Final performance Friday night
Opera Vista boosts boundaries of contemporary opera with controversial,unforgettable Powder Her Face
“They wrote songs about me,” the Duchess sings defiantly time and again during the course of Thomas Adès and Philip Hensher’s Powder Her Face. Apparently she’s referring to Cole Porter’s classic You’re The Top, even if a reference to the actual Duchess of Argyll never appeared in his original lyrics for that song.
Rather, the phrase seems more self-referential, indicating the opera itself. It is without doubt the most extraordinary “song” that will ever be written about the notorious Duchess and the people who simultaneously shamed and celebrated her. The 1995 chamber opera for four singers and extended orchestra is disturbing, funny, bizarre, graphic, scathing, razor-sharp, and hardly sentimental.
Thursday night at Zilkha Hall, Opera Vista presented a deeply sophisticated staging directed by Houston Grand Opera’s Sandra Bernhard. The performance not only confirms the limitless talents of the company but also advances its position as a major proponent of contemporary opera in America.
The performance not only confirms the limitless talents of Opera Vista but also advances its position as a major proponent of contemporary opera in America.
Opera Vista founder and artistic director Viswa Subbaraman looked dazed and exhausted when he took his curtain call. For two hours he’d led what appears to be the most cumbersome, unmanageable score in the modern repertory. It’s difficult not to use superlatives here. Never mind the strings, trombones, or accordion-who’s minding the fishing reels? Yes, there are several called for in the troubling sixth “trial” scene.
The evening got off to a strange start with an impromptu speech in the lobby by Jonathan Churchill Sandys, great-grandson of Sir Winston Churchill. Who knew that the “international speaker” (according to his introduction) is based here in Houston?
Sandys explained that he had never seen the opera, but nonetheless has a certain familial connection to the events portrayed. He is the grandson of Lord Duncan Sandys (Churchill’s son-in-law), who was allegedly one of the “headless” men in a series of explicit Polaroids presented at the Duchess’ 1963 divorce proceedings.
Sandys didn’t tell the crowd much more that it could have learned from searching Wikipedia, but he was lively and pompous, managing to garner a few laughs with wry anecdotes about Churchill and his grandfather.
Uncomfortable form of cheer
The opera begins with odd vocal lines of laughter from The Maid (sung brilliantly by Kelly Waguespack) and The Electrician (sung by the gifted Benjamin Robinson) blended into an ironic tango, but theirs is an uncomfortable form of cheer. The singing is histrionic, way over-the-top, but what is most shocking is the orchestral texture. Neither tonal nor serial, the fragmented-yet-continuous music appears to be one big roar of noise until you manage to let your ears and brain recalibrate. It’s like a basket full of fragments, thrown into the air all at once.
Adès is clearly referencing a number of “fallen diva” operas. Alban Berg’s Lulu comes first to mind, along with Poulenc’s La voix humaine and Schönberg’s Erwartung. There are numerous references to the tango of Piazzolla, nostalgic fox-trots, and other forms of “palm court” music. In the end, however, he doesn’t pay heed to any particular tradition or boundary, and the result is perhaps best acknowledged as dense, supreme irony.
Such an opera cannot succeed without a commanding soprano in the lead role, and Cassandra Black is nothing short of thrilling as The Duchess.

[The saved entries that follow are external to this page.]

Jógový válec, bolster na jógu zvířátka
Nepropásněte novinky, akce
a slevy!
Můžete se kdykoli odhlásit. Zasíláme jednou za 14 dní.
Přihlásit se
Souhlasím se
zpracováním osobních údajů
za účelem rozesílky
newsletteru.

Such an opera cannot succeed without a commanding soprano in the lead role, and Cassandra Black is nothing short of thrilling as The Duchess. This is a role to conquer, but not without showing equal parts of defiance and vulnerability. It seems a paradox that as the character ages, her singing becomes greater, bigger, more insistent. As well, it becomes even more at odds with the orchestra, and Black never wavered in her portrayal, delivering every phrase with the utmost perfection.
She is a consummate actor as well. The Duchess of Argyll was accused of “disgusting sexual activity” by the judge at divorce proceedings. The Duke of Argyll’s attorneys presented evidence of her liaisons with at least 88 different men. Yet as she lingers in old age in a room at the Grosvenor House, she sings a cruel aria about declining morals in London: “There is no beauty, Black men buy houses, Jews are everywhere and buggery is legal, the young are fucking in the streets!” It’s a complicated character, to say the least, and Black manages to show every side of her as if reflected in a broken mirror.
Kyle Albertson is equally brilliant in a series of roles from Hotel Manager to judge. His extended aria as the latter, accompanied by some strange whistling instruments, is a climax in the sixth scene and perhaps the entire work. “She is a Don Juan among women,” he exclaims, Holy Bible raised in condemnation.
If you want to witness great singing and acting, if you want to hear the epitome of the post-modern aesthetic in very late 20th century opera, this performance is for you. Opera Vista offers its second and final performance tonight. It’s an experience you will never forget.